§ **Aim of the task**: Return all lines of the data in which the string "deeper" occurs.

(Data to use Opens)

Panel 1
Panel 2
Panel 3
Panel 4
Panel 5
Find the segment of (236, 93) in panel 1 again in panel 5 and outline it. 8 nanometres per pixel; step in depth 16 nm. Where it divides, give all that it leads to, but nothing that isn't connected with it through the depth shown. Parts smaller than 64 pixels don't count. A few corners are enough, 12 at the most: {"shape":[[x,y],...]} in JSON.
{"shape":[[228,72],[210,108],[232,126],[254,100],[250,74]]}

(Data to use Closes)
(Data to use Opens)

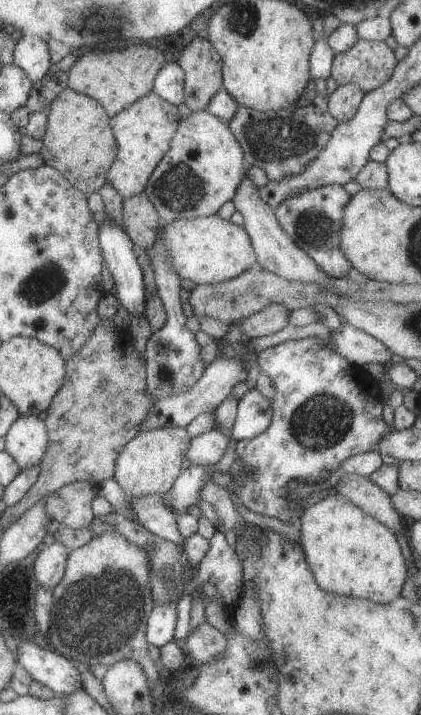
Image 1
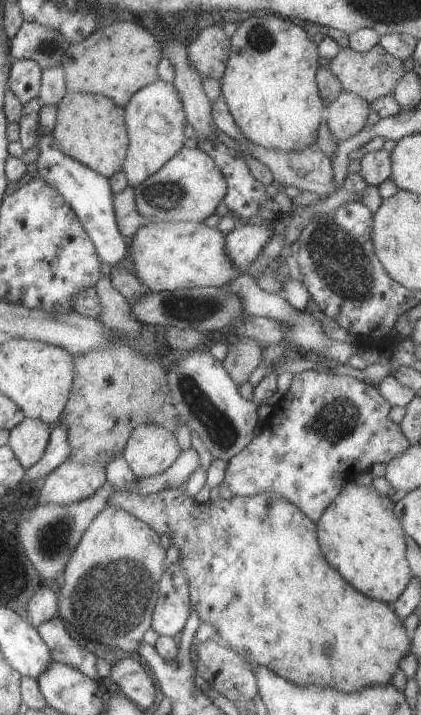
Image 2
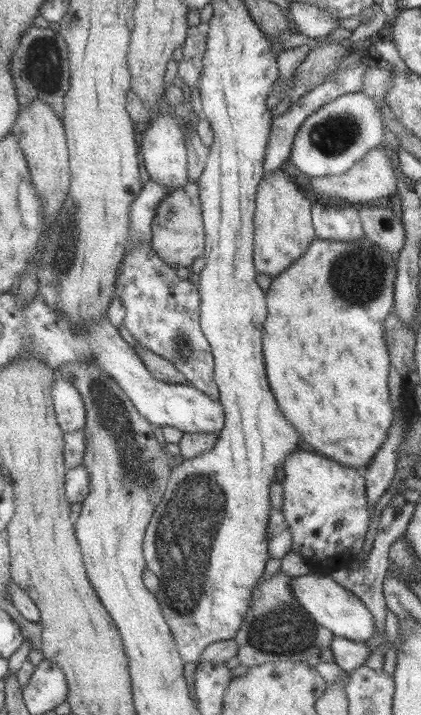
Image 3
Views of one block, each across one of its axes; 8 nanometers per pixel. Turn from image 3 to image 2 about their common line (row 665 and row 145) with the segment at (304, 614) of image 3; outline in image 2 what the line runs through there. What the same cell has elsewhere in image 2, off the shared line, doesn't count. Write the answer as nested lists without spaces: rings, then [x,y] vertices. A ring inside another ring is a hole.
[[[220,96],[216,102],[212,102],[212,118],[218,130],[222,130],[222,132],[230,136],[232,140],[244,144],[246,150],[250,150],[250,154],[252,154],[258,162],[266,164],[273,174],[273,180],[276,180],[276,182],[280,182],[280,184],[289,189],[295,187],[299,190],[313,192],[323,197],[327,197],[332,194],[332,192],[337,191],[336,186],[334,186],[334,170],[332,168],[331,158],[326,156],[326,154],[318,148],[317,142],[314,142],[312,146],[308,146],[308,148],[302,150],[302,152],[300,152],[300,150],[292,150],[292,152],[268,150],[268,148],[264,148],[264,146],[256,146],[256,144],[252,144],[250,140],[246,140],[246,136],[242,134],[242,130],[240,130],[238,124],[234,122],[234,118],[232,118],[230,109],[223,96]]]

(Data to use Closes)
(Data to use Opens)

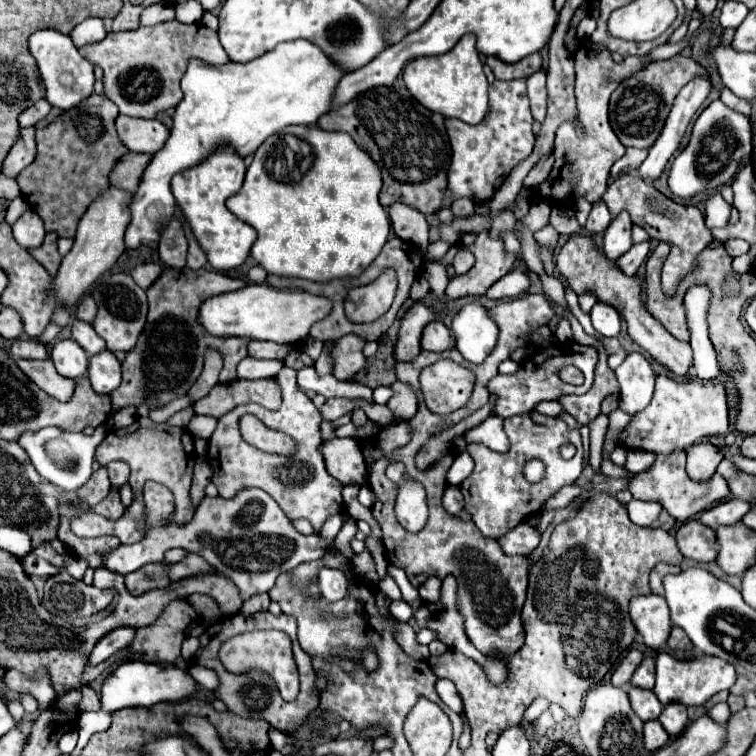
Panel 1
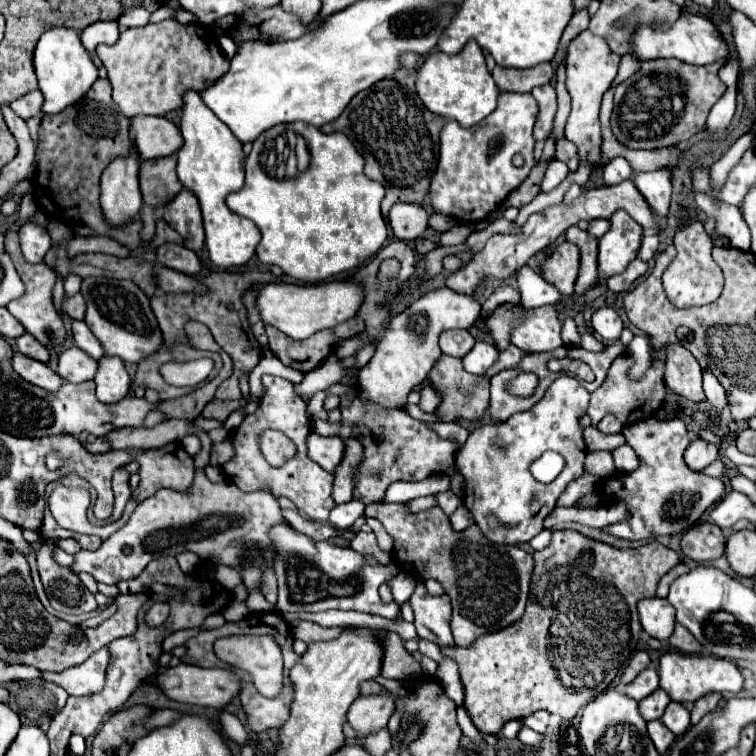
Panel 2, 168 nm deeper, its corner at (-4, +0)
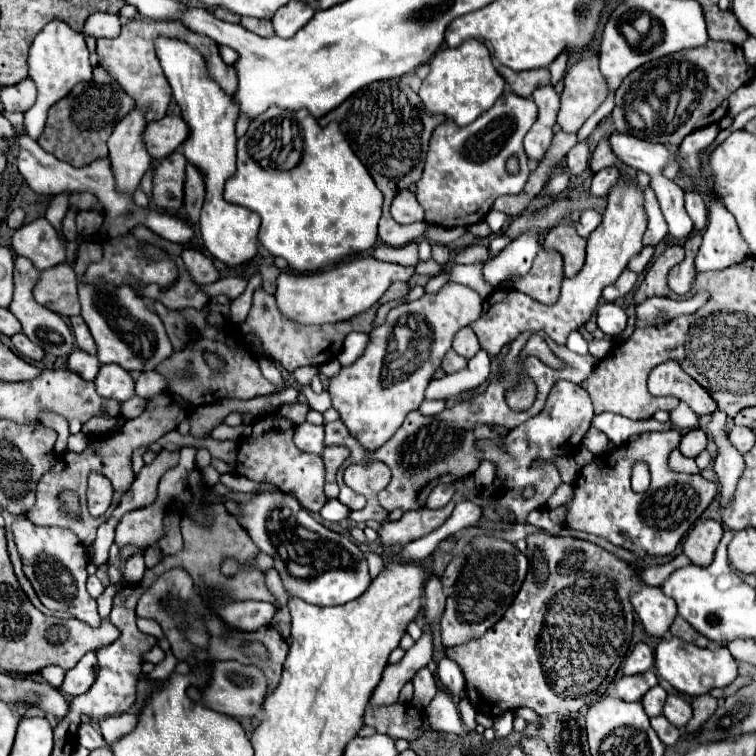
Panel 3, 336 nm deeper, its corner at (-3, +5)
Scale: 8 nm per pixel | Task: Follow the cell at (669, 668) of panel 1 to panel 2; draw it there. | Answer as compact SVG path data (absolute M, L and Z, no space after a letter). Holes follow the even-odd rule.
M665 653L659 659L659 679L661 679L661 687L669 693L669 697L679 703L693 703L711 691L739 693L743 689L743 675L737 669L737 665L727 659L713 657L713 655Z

(Data to use Closes)

§ **Response to the task**:
Panel 2, 168 nm deeper, its corner at (-4, +0)
Panel 3, 336 nm deeper, its corner at (-3, +5)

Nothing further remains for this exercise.